SET PROBLEM »
Make a Markdown table from the lines in all the entries below, with the columns "Row" and "Line". Number the rows, skip blank lines, and leave out the pictures.

++++++++++++++++++++

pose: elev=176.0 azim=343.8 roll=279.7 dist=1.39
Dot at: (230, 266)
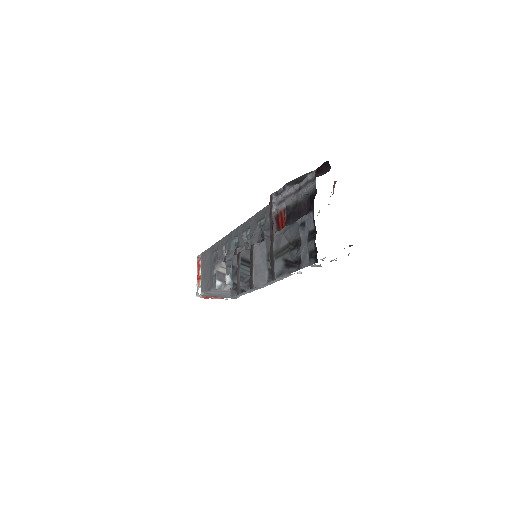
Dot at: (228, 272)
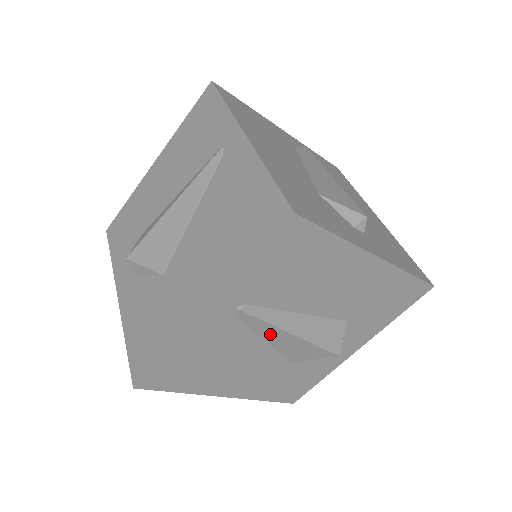
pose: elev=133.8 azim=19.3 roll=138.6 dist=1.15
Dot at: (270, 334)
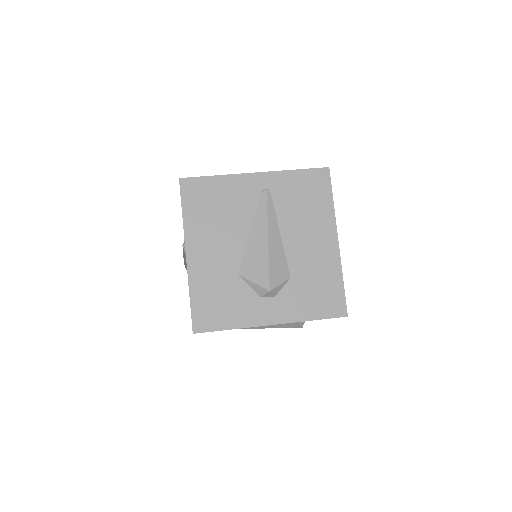
Dot at: (258, 226)
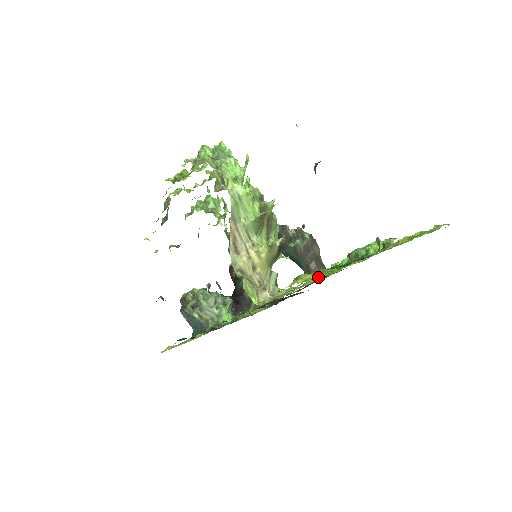
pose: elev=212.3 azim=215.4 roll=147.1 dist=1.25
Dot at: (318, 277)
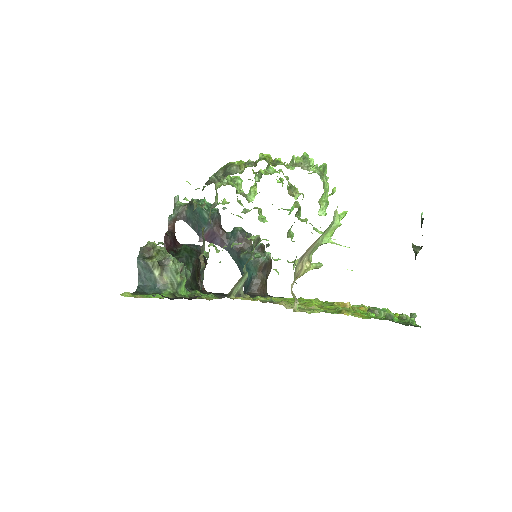
Dot at: occluded
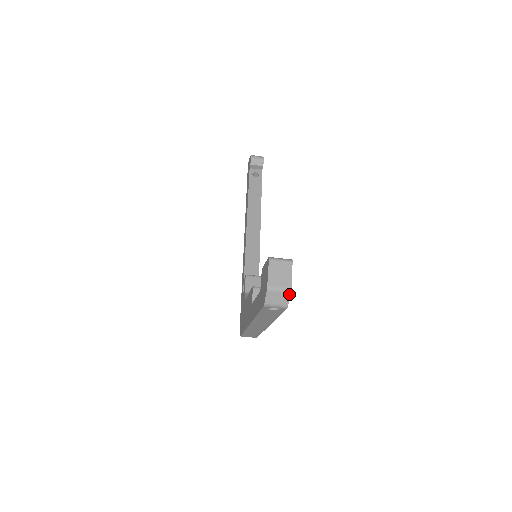
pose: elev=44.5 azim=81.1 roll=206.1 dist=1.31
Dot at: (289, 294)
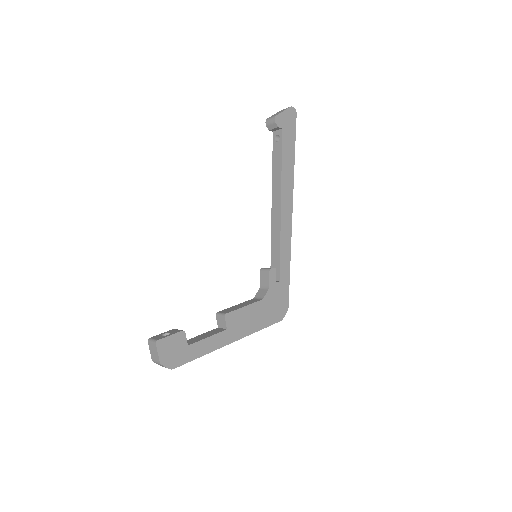
Dot at: (162, 365)
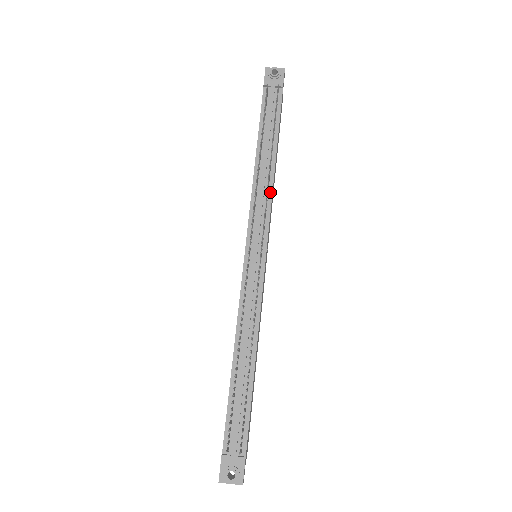
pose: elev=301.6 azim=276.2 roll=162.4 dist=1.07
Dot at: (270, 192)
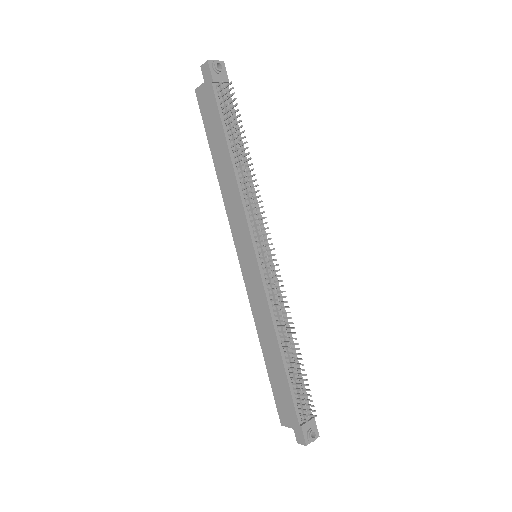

++++++++++++++++++++

CORRECT OUTPUT »
| Row | Line |
|---|---|
| 1 | pose: elev=176.0 azim=343.8 roll=279.7 dist=1.39 |
| 2 | Dot at: (230, 266) |
| 3 | Dot at: (228, 272) |
| 4 | pose: elev=133.8 azim=19.3 roll=138.6 dist=1.15 |
| 5 | Dot at: (270, 334) |
| 6 | Dot at: (258, 226) |
| 7 | pose: elev=212.3 azim=215.4 roll=147.1 dist=1.25 |
| 8 | Dot at: (318, 277) |
| 9 | Dot at: occluded |
| 10 | pose: elev=44.5 azim=81.1 roll=206.1 dist=1.31 |
| 11 | Dot at: (289, 294) |
| 12 | Dot at: (162, 365) |
| 13 | pose: elev=301.6 azim=276.2 roll=162.4 dist=1.07 |
| 14 | Dot at: (270, 192) |